"This approach of using honey pots and cyber deception is a method of finding out quickly if people have broken into our systems, and we can gain intelligence about the intent, equipment and processes our adversaries are using," said Penten's Head of Technology and Innovation in Applied AI, Dr David Liebowitz.
The project's lead researcher, Dr Kristen Moore of Australia’s national science agency, CSIRO, explained, "The DecaaS project team have developed models to generate fake content and traffic, including code repositories, email servers, Wi-Fi traffic and Wiki corpuses, to create a convincing and appealing cyber honeypot.
"Adversaries are leveraging AI (Artificial Intelligence) and deception, and getting far with it, so we need to do the same," Dr Moore said.
A collaboration between the Cyber Security Cooperative Research Centre, CSIRO’s Data61 and Australian-based cyber company Penten, DecaaS is in the process of commercialisation.
Those involved in the project say the big gains were made from a unique working environment where students worked hand in hand with industry, which led to a wealth of knowledge transfer between both parties.
Dr Liebowitz said it’s common for industry to leave a problem or challenge with academic partners and return to see results.

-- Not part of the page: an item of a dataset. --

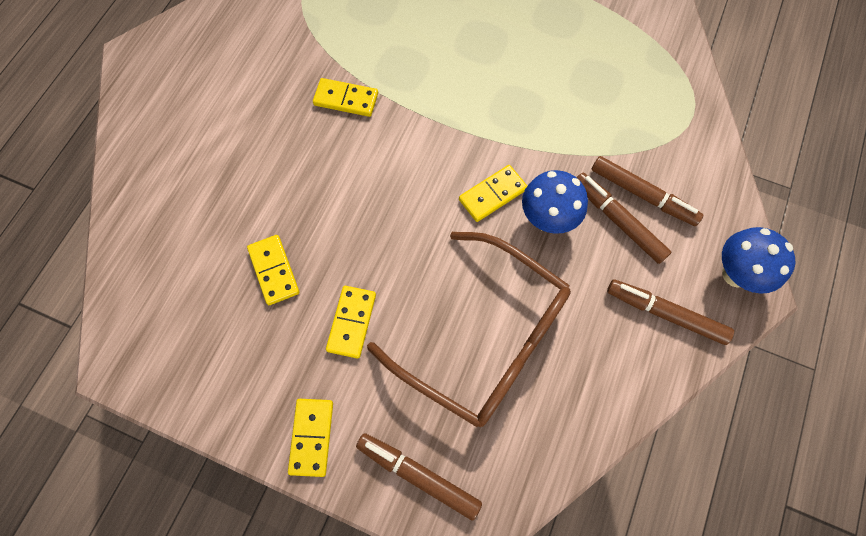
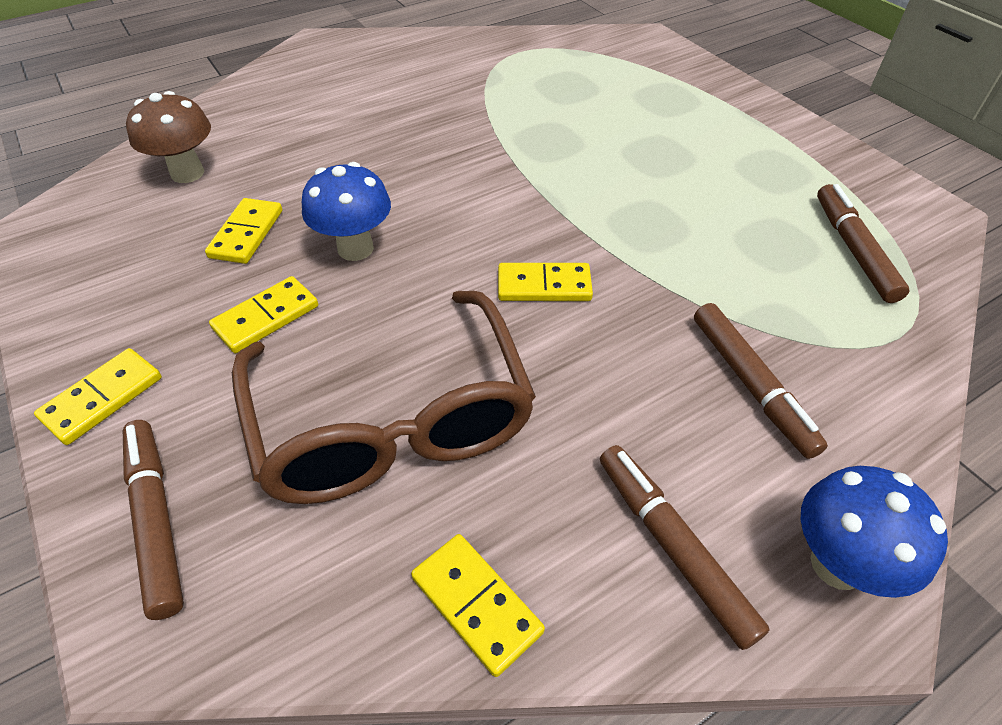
camera: 35 degrees right, 20 degrees down
(174, 247) = (187, 173): none -> brown mushroom
(346, 99) = (466, 140): yellow domino -> yellow domino (476, 604)
(547, 219) = (590, 343): blue mushroom -> blue mushroom (355, 248)
(618, 221) = (689, 394): brown marker -> brown marker (853, 250)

“We’ve taken a far more engaged approach with DecaaS, working directly with students and researchers. Greater engagement gave us more focused outcomes, directly applicable to Penten products and projects, as well as broader benefits in developing skills and capability in the ecosystem,” Mr Liebowitz said.
Cyber Security Cooperative Research Centre CEO Rachael Falk said it’s fantastic to see the students and researchers solving hard problems.
“These are real world threats with potentially devastating consequences, the team is solving research challenges that can impact how people use the Penten product and improve overall cyber posture,” Ms Falk said.